There are a few ways to snoop on electronic communications. You can hack
into a network or you can sniff out radio emissions. If you want to defend
against the latter, you can enclose your electronic device or devices
within a structure of electrically conductive, (probably metallic)
material. The result is something like a force field. The conductive
material distributes the electromagnetic energy away from the target in
every direction — think of the *splat* you get when you hurl a tomato at a
wall. These enclosures are sometimes called Faraday cages after the
18th-century British scientist who discovered electrolysis.

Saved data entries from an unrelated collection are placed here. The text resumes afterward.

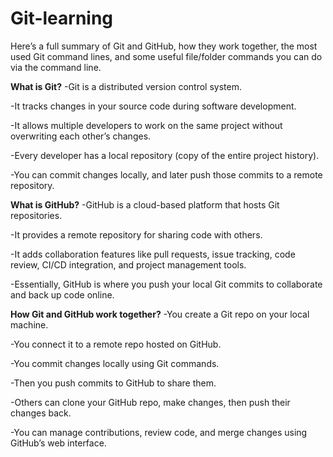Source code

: # Git-learning
Here’s a full summary of Git and GitHub, how they work together, the most used Git command lines, and some useful file/folder commands you can do via the command line.

**What is Git?**
-Git is a distributed version control system.

-It tracks changes in your source code during software development.

-It allows multiple developers to work on the same project without overwriting each other’s changes.

-Every developer has a local repository (copy of the entire project history).

-You can commit changes locally, and later push those commits to a remote repository.

**What is GitHub?**
-GitHub is a cloud-based platform that hosts Git repositories.

-It provides a remote repository for sharing code with others.

-It adds collaboration features like pull requests, issue tracking, code review, CI/CD integration, and project management tools.

-Essentially, GitHub is where you push your local Git commits to collaborate and back up code online.

**How Git and GitHub work together?**
-You create a Git repo on your local machine.

-You connect it to a remote repo hosted on GitHub.

-You commit changes locally using Git commands.

-Then you push commits to GitHub to share them.

-Others can clone your GitHub repo, make changes, then push their changes back.

-You can manage contributions, review code, and merge changes using GitHub’s web interface.
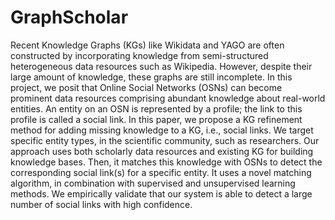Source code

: # GraphScholar
Recent Knowledge Graphs (KGs) like Wikidata and YAGO are often constructed by 
incorporating knowledge from semi-structured heterogeneous data resources such 
as Wikipedia. However, despite their large amount of knowledge, these graphs are 
still incomplete. In this project, we posit that Online Social Networks (OSNs) 
can become prominent data resources comprising abundant knowledge about real-world
entities. An entity on an OSN is represented by a profile; the link to this profile
is called a social link. In this paper, we propose a KG refinement method for adding
missing knowledge to a KG, i.e., social links. We target specific entity types, 
in the scientific community, such as researchers. Our approach uses both scholarly
data resources and existing KG for building knowledge bases. Then, it matches this
knowledge with OSNs to detect the corresponding social link(s) for a specific entity. 
It uses a novel matching algorithm, in combination with supervised and unsupervised 
learning methods. We empirically validate that our system is able to detect a large 
number of social links with high confidence.
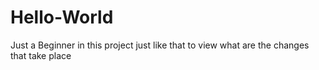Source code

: # Hello-World
Just a Beginner in this project
just like that to view what are the changes that take place

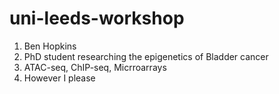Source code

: # uni-leeds-workshop

1. Ben Hopkins  
2. PhD student researching the epigenetics of Bladder cancer  
3. ATAC-seq, ChIP-seq, Micrroarrays
4. However I please
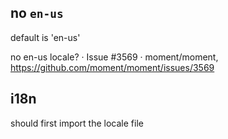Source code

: ## no `en-us`

default is 'en-us'

no en-us locale? · Issue #3569 · moment/moment, https://github.com/moment/moment/issues/3569

## i18n

should first import the locale file

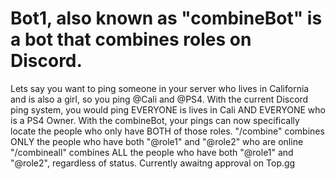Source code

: # Bot1, also known as "combineBot" is a bot that combines roles on Discord.
Lets say you want to ping someone in your server who lives in California and is also a girl, so you ping @Cali and @PS4.
With the current Discord ping system, you would ping EVERYONE is lives in Cali AND EVERYONE who is a PS4 Owner.
With the combineBot, your pings can now specifically locate the people who only have BOTH of those roles.
"/combine" combines ONLY the people who have both "@role1" and "@role2" who are online
"/combineall" combines ALL the people who have both "@role1" and "@role2", regardless of status.
Currently awaitng approval on Top.gg
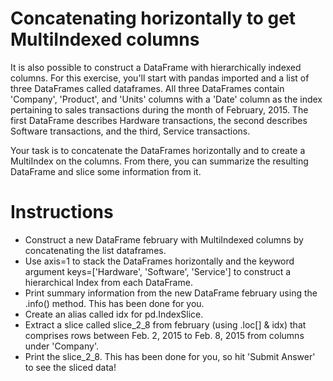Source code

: # Concatenating horizontally to get MultiIndexed columns
It is also possible to construct a DataFrame with hierarchically indexed columns. For this exercise, you'll start with pandas imported and a list of three DataFrames called dataframes. All three DataFrames contain 'Company', 'Product', and 'Units' columns with a 'Date' column as the index pertaining to sales transactions during the month of February, 2015. The first DataFrame describes Hardware transactions, the second describes Software transactions, and the third, Service transactions.

Your task is to concatenate the DataFrames horizontally and to create a MultiIndex on the columns. From there, you can summarize the resulting DataFrame and slice some information from it.

# Instructions
- Construct a new DataFrame february with MultiIndexed columns by concatenating the list dataframes.
- Use axis=1 to stack the DataFrames horizontally and the keyword argument keys=['Hardware', 'Software', 'Service'] to construct a hierarchical Index from each DataFrame.
- Print summary information from the new DataFrame february using the .info() method. This has been done for you.
- Create an alias called idx for pd.IndexSlice.
- Extract a slice called slice_2_8 from february (using .loc[] & idx) that comprises rows between Feb. 2, 2015 to Feb. 8, 2015 from columns under 'Company'.
- Print the slice_2_8. This has been done for you, so hit 'Submit Answer' to see the sliced data!
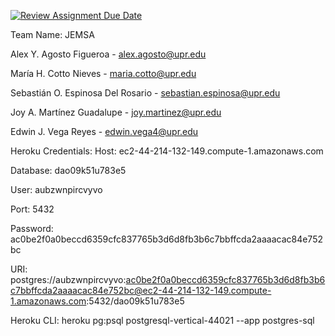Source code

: [![Review Assignment Due Date](https://classroom.github.com/assets/deadline-readme-button-24ddc0f5d75046c5622901739e7c5dd533143b0c8e959d652212380cedb1ea36.svg)](https://classroom.github.com/a/PF9R8Pan)

Team Name: JEMSA

Alex Y. Agosto Figueroa - alex.agosto@upr.edu 

María H. Cotto Nieves - maria.cotto@upr.edu 

Sebastián O. Espinosa Del Rosario - sebastian.espinosa@upr.edu 

Joy A. Martínez Guadalupe - joy.martinez@upr.edu 

Edwin J. Vega Reyes - edwin.vega4@upr.edu

Heroku Credentials:
Host:
  ec2-44-214-132-149.compute-1.amazonaws.com
  
Database:
  dao09k51u783e5
  
User:
  aubzwnpircvyvo
  
Port:
  5432
  
Password:
  ac0be2f0a0beccd6359cfc837765b3d6d8fb3b6c7bbffcda2aaaacac84e752bc
  
URI:
  postgres://aubzwnpircvyvo:ac0be2f0a0beccd6359cfc837765b3d6d8fb3b6c7bbffcda2aaaacac84e752bc@ec2-44-214-132-149.compute-1.amazonaws.com:5432/dao09k51u783e5
  
Heroku CLI:
  heroku pg:psql postgresql-vertical-44021 --app postgres-sql
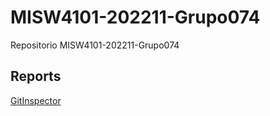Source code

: # MISW4101-202211-Grupo074
Repositorio MISW4101-202211-Grupo074

## Reports  

[GitInspector](https://misw-4101-practicas.github.io/MISW4101-202211-Grupo074/reports)
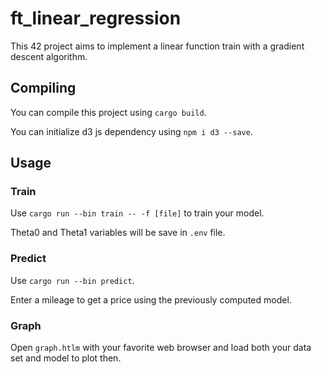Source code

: # ft_linear_regression

This 42 project aims to implement a linear function train with a gradient descent algorithm.

## Compiling

You can compile this project using `cargo build`.

You can initialize d3 js dependency using `npm i d3 --save`.

## Usage

### Train

Use `cargo run --bin train -- -f [file]` to train your model.

Theta0 and Theta1 variables will be save in `.env` file.

### Predict

Use `cargo run --bin predict`.

Enter a mileage to get a price using the previously computed model.

### Graph

Open `graph.htlm` with your favorite web browser and load both your data set and model to plot then.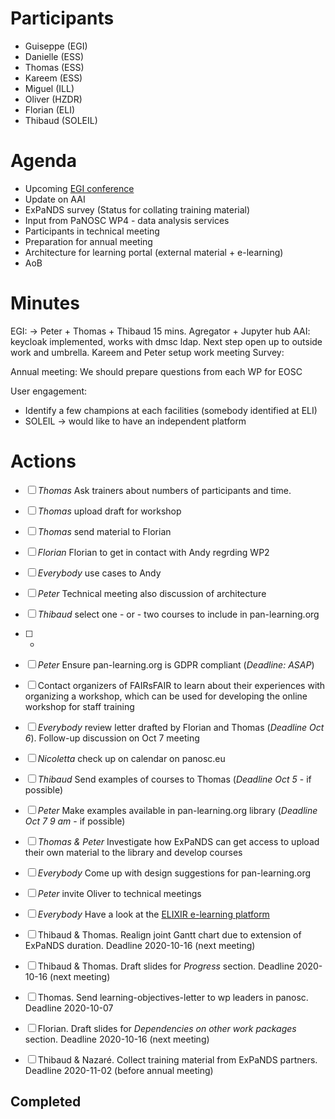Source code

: Participants
=

* Guiseppe (EGI)
* Danielle (ESS)
* Thomas (ESS)
* Kareem (ESS)
* Miguel (ILL)
* Oliver (HZDR)
* Florian (ELI)
* Thibaud (SOLEIL)


Agenda
=

* Upcoming [EGI conference](https://indico.egi.eu/event/5000/contributions/14180/)
* Update on AAI
* ExPaNDS survey (Status for collating training material)
* Input from PaNOSC WP4 - data analysis services
* Participants in technical meeting
* Preparation for annual meeting
* Architecture for learning portal (external material + e-learning)
* AoB


Minutes
=
EGI: -> Peter + Thomas + Thibaud 15 mins. Agregator + Jupyter hub
AAI: keycloak implemented, works with dmsc ldap. Next step open up to outside work and umbrella. Kareem and Peter setup work meeting
Survey:


Annual meeting: We should prepare questions from each WP for EOSC

User engagement: 
* Identify a few champions at each facilities (somebody identified at ELI)
* SOLEIL -> would like to have an independent platform




Actions
=
- [ ] *Thomas* Ask trainers about numbers of participants and time. 
- [ ] *Thomas* upload draft for workshop
- [ ] *Thomas* send material to Florian
- [ ] *Florian* Florian to get in contact with Andy regrding WP2
- [ ] *Everybody* use cases to Andy
- [ ] *Peter* Technical meeting also discussion of architecture
- [ ] *Thibaud* select one - or - two courses to include in pan-learning.org
- [ ] * 
- [ ] *Peter* Ensure pan-learning.org is GDPR compliant (*Deadline: ASAP*)
- [ ] Contact organizers of FAIRsFAIR to learn about their experiences with organizing a workshop, which can be used for developing the online workshop for staff training
- [ ] *Everybody* review letter drafted by Florian and Thomas (*Deadline Oct 6*). Follow-up discussion on Oct 7 meeting
- [ ] *Nicoletta* check up on calendar on panosc.eu
- [ ] *Thibaud* Send examples of courses to Thomas (*Deadline Oct 5* - if possible)
- [ ] *Peter* Make examples available in pan-learning.org library (*Deadline Oct 7 9 am* - if possible)
- [ ] *Thomas & Peter* Investigate how ExPaNDS can get access to upload their own material to the library and develop courses
- [ ] *Everybody* Come up with design suggestions for pan-learning.org
- [ ] *Peter* invite Oliver to technical meetings
- [ ] *Everybody* Have a look at the [ELIXIR e-learning platform](https://elixir.mf.uni-lj.si)
- [ ] Thibaud & Thomas. Realign joint Gantt chart due to extension of ExPaNDS duration. Deadline 2020-10-16 (next meeting)
- [ ] Thibaud & Thomas. Draft slides for *Progress* section. Deadline 2020-10-16 (next meeting)
- [ ] Thomas. Send learning-objectives-letter to wp leaders in panosc. Deadline 2020-10-07 
- [ ] Florian. Draft slides for *Dependencies on other work packages* section. Deadline 2020-10-16 (next meeting)
- [ ] Thibaud & Nazaré. Collect training material from ExPaNDS partners. Deadline 2020-11-02 (before annual meeting)


Completed
-


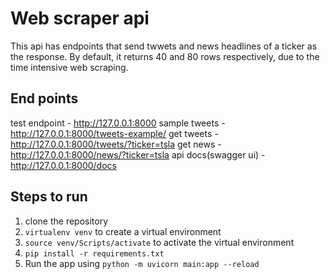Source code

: # Web scraper api

This api has endpoints that send twwets and news headlines of a ticker as the response.
By default, it returns 40 and 80 rows respectively, due to the time intensive web scraping.

## End points

test endpoint - http://127.0.0.1:8000
sample tweets - http://127.0.0.1:8000/tweets-example/
get tweets - http://127.0.0.1:8000/tweets/?ticker=tsla
get news - http://127.0.0.1:8000/news/?ticker=tsla
api docs(swagger ui) - http://127.0.0.1:8000/docs

## Steps to run

1. clone the repository
2. `virtualenv venv` to create a virtual environment
3. `source venv/Scripts/activate` to activate the virtual environment
4. `pip install -r requirements.txt`
5. Run the app using `python -m uvicorn main:app --reload`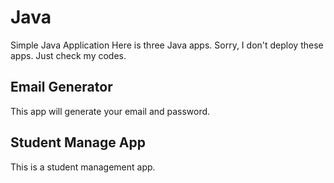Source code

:# Java

Simple Java Application
Here is three Java apps.
Sorry, I don't deploy these apps. Just check my codes.

## Email Generator

This app will generate your email and password.

## Student Manage App

This is a student management app.
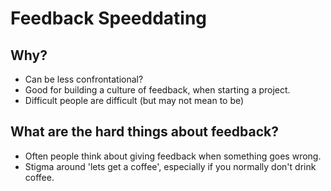 # Feedback Speeddating

## Why?

* Can be less confrontational?
* Good for building a culture of feedback, when starting a project.
* Difficult people are difficult (but may not mean to be)

## What are the hard things about feedback?
* Often people think about giving feedback when something goes wrong.
* Stigma around 'lets get a coffee', especially if you normally don't drink coffee.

Today, Faraday cages are all over the place. In 2013, as the College of
Cardinals convened to elect a new Pope, the Vatican's Sistine Chapel was
converted into a Faraday cage so that news of the election couldn't leak
out, no matter how hard the paparazzi tried, and how eager the cardinals
were to tweet the proceedings. The military also uses Faraday cages for
secure communications: Sensitive Compartmented Information Facilities or
SCIFs are Faraday cages. You'll need to be in one to access the Joint
Worldwide Intelligence Communication System, or JWICS, the Defense
Department's top-secret internet.
Conductive Composites has created a method to layer nickel on carbon to
form a material that's light and moldable like plastic yet can disperse
energy like a traditional metal cage.